Positioning popover elements (pseudo-anchoring)
I've made a number of help components over the years, typically an icon button triggering a div to appear. My approach has always been the same. Give the button position: relative
and then position the revealed content div using position: absolute
, effectively anchoring it off the button.
Taking it further, I'd also add a position: fixed
overlay layer with partial opacity above the base page with z-index: 1
and then put the content above that with z-index: 2
. It would also need a way of closing it, so adding a click event to the overlay element and also a cross icon button and close event to the content div. This would use JavaScript to return focus to the original icon button.
There are loads of examples of this if you search "tooltip", many claiming to be CSS only solutions, but I would suspect a lot of them don't manage the focus properly for screen reader use or keyboard navigation.
Welcome popover
The new popover attribute takes away a lot of this extra work.
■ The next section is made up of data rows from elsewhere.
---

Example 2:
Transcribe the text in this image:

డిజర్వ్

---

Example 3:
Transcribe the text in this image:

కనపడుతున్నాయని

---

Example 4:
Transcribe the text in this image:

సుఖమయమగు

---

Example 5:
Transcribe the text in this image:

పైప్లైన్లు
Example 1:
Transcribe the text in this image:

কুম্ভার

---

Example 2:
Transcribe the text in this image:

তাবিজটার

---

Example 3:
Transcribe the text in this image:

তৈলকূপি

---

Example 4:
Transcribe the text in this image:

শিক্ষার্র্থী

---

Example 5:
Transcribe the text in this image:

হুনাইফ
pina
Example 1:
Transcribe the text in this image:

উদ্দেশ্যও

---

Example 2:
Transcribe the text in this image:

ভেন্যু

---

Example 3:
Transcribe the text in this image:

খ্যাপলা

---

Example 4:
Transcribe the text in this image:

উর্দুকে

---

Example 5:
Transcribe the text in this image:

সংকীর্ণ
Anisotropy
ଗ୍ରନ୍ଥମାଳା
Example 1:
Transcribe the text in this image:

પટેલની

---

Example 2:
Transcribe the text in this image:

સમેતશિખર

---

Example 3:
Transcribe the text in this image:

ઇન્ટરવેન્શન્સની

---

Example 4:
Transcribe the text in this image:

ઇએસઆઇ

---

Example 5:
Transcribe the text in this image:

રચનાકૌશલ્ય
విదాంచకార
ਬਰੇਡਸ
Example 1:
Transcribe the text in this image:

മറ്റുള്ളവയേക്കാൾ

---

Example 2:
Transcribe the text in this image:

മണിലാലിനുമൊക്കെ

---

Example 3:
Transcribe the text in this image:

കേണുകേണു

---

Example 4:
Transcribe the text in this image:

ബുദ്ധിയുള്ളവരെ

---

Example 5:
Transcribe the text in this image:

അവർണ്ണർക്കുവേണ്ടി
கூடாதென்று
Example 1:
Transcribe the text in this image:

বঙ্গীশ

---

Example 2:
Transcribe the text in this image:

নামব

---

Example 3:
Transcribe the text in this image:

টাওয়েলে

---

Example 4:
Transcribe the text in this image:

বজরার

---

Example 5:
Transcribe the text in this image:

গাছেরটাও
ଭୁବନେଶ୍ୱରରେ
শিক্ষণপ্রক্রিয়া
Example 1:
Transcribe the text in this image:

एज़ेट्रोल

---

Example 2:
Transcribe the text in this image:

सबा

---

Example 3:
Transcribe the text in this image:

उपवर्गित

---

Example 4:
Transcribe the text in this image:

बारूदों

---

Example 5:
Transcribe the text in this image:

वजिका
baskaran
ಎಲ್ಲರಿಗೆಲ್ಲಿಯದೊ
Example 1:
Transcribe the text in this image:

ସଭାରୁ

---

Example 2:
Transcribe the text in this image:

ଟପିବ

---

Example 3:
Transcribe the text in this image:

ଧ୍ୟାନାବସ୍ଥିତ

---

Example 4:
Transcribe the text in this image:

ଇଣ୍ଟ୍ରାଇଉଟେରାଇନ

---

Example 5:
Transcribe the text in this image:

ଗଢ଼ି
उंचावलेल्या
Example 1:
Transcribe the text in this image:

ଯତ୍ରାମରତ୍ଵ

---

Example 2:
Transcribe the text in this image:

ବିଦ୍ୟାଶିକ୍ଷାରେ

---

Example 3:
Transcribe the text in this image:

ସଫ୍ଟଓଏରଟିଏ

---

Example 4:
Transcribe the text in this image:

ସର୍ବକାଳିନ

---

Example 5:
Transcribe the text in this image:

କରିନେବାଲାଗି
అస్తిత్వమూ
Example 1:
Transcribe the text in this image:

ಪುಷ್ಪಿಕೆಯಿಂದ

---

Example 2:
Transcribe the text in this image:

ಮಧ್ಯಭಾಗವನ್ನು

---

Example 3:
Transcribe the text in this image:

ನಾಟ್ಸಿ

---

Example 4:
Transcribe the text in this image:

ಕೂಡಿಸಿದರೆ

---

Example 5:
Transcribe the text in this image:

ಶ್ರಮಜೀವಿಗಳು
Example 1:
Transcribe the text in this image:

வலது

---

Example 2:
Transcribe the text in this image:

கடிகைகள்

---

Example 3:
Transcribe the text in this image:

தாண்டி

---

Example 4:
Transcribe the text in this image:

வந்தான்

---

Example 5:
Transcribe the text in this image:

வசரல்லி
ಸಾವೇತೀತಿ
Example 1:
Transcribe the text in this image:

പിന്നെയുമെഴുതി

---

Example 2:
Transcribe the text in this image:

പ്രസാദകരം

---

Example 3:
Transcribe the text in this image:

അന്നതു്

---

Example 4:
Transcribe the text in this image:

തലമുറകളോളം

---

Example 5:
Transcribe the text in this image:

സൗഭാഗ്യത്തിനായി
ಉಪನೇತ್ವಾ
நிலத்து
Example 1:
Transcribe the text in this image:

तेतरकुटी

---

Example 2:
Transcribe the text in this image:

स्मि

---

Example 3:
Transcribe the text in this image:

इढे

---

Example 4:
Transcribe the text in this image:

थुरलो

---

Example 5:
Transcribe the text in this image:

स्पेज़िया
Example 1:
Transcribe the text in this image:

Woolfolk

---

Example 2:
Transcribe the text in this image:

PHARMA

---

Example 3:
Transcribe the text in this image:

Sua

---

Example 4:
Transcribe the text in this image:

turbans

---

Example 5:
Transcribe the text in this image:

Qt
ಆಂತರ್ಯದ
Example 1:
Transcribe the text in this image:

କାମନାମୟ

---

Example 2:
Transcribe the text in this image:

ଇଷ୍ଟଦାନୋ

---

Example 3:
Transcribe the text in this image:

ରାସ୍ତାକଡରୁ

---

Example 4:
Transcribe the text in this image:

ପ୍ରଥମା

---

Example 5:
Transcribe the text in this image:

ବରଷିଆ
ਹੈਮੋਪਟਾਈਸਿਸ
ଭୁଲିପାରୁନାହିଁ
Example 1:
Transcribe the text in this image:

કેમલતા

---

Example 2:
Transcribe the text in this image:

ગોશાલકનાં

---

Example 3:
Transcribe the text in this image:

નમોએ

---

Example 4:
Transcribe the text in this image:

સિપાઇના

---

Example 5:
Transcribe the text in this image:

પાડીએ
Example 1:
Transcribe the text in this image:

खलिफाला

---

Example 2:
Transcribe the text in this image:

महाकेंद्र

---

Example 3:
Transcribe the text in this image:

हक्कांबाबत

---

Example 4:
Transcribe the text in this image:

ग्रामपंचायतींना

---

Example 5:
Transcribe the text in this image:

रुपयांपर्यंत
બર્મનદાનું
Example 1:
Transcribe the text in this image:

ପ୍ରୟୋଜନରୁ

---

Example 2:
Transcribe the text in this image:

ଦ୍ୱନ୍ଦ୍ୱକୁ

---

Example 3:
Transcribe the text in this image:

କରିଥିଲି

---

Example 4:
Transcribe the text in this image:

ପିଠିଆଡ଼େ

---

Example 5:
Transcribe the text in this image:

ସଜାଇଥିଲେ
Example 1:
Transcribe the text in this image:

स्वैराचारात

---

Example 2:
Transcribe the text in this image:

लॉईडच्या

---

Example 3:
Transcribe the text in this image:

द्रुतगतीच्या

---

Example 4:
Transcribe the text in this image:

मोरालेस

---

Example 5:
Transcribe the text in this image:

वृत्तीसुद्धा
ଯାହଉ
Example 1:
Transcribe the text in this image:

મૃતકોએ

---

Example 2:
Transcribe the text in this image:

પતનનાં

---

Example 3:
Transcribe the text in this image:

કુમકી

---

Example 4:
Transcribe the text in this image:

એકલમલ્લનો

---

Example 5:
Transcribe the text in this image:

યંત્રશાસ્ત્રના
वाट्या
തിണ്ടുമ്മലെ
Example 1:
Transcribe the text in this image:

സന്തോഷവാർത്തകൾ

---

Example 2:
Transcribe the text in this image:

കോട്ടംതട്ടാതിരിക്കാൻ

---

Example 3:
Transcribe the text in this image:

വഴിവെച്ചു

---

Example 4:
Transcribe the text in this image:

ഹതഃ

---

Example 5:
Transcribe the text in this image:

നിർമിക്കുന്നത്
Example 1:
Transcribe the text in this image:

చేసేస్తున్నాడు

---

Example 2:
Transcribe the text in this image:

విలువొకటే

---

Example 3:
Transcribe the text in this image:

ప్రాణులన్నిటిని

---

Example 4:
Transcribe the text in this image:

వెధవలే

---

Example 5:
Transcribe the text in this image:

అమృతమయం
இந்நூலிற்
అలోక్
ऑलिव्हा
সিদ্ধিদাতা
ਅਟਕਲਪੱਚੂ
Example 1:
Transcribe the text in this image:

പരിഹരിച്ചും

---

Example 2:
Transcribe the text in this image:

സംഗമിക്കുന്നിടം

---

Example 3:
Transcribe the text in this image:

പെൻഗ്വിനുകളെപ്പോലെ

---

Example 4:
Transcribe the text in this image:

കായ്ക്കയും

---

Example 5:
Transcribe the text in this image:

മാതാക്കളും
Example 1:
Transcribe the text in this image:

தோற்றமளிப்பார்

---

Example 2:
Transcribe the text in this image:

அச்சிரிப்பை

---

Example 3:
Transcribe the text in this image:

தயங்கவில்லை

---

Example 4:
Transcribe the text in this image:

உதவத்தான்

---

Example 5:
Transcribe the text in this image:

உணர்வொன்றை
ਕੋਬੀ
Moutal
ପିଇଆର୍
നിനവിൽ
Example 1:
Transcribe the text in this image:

It takes care of the layers, interactivity and focus management. But not the positioning.
Read more about popover.
The new popover element is placed in the DOM's top-layer
on top of all other page content so it has no awareness of the original triggering button and its positioning. This has to be set with JavaScript.
The relationship between the popover and trigger elements means that the content div will be shown and hidden automatically without us having to add any event handling.
Handling positioning
When the icon button is clicked we can fire a function to handle positioning like this:
// define the content div, create or reference a template
const helpContent = document.createElement("div");
const handlePopoverPositioning = (event) => {
const scrollY = Math.round(window.scrollY);
const helpButtonRect = event.target.getBoundingClientRect();
helpContent.style.insetBlockStart =
`${helpButtonRect.top + scrollY - 16}px`;
helpContent.style.insetInlineStart =
`${helpButtonRect.left + 32}px`;
}
We get the scrollY
value to see how far the user has scrolled the page vertically as this will affect the placement of the popover. This can be a decimal in modern browsers so I've chosen to round it to keep things simpler but there's probably no need. We get the bounding client rectangle of the help button so that we've got access to its dimensions and positioning. We can then set the positioning of the help content using the insetBlockStart
(top) and insetInlineStart
(left) properties. The vertical positioning has to factor in the scrollY
value. Finally numbers can be added or subtracted to offset the top left position of the content div.
Anchoring
CSS anchor positioning will make this easier and take away the need for JavaScript here by defining an anchor element, the icon button, in CSS. At the time of writing this is only available in Chromium browsers, so I can't use it yet.
Hopefully the function above or something similar will help tide you over until anchoring fully arrives.